- Born: Bent
- Citizenship: Jamaica
- Occupation: Police officer
- Employer: Jamaica Constabulary Force
- Known for: Commissioner of Corrections

= Jevene Bent =

Jamaican police officer

Jevene Bent is a former Jamaican police officer who was deputy commissioner of the Jamaica Constabulary Force from 2003 to 2013, the first woman to hold this rank. She later served as Commissioner of Corrections from 2013 to 2014.

Bent grew up in a small farming community near Southfield, Jamaica. She initially trained as a teacher, attending the Church Teachers' College in Mandeville; she raised and sold pigs in order to fund her education. In 1976, Bent cut short her teaching career to join the Jamaica Constabulary Force (JCF). She was one of the first female recruits to train alongside her male counterparts – previously, women who joined the force had been placed into separate female-only units. Bent's first posting was to Half Way Tree, Kingston. She was eventually promoted to assistant commissioner of police, in that capacity serving as an area commander with responsibility for multiple parishes and up to 900 officers.

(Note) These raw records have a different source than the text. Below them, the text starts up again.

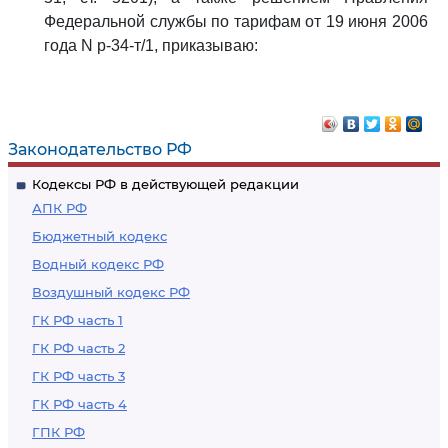
Федеральной службы по тарифам от 19 июня 2006
года N р-34-т/1, приказываю:
Законодательство РФ
Кодексы РФ в действующей редакции
АПК РФ
Бюджетный кодекс
Водный кодекс РФ
Воздушный кодекс РФ
ГК РФ часть 1
ГК РФ часть 2
ГК РФ часть 3
ГК РФ часть 4
ГПК РФ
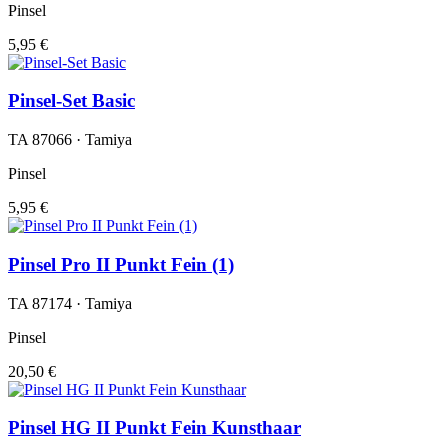
Pinsel
5,95 €
Pinsel-Set Basic
TA 87066 · Tamiya
Pinsel
5,95 €
Pinsel Pro II Punkt Fein (1)
TA 87174 · Tamiya
Pinsel
20,50 €
Pinsel HG II Punkt Fein Kunsthaar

In May 2003, Bent was promoted to deputy commissioner of police (DCP), the second-highest rank in the JCF. She was the first woman to hold the position, and according to some sources was the first female DCP in the entire Caribbean. Bent spent periods in charge of the training branch and the administrative and support services branch, and also acted as commissioner of police on multiple occasions. She retired from the JFC in May 2013. The following month, Bent was appointed by the Public Service Commission as the new Commissioner of Corrections, placing her in charge of the Department of Correctional Services. As commissioner, she advocated for the use of community service orders for low-level offenders, in order to save resources, and also introduced new rehabilitation programs for juvenile offenders. Bent resigned in June 2014, apparently due to a budgetary dispute. In response, the Jamaica Federation of Corrections (the prison employees' union) called on her to rescind her resignation, with the federation's chairman describing her as "the best commissioner the department has had in 12 years."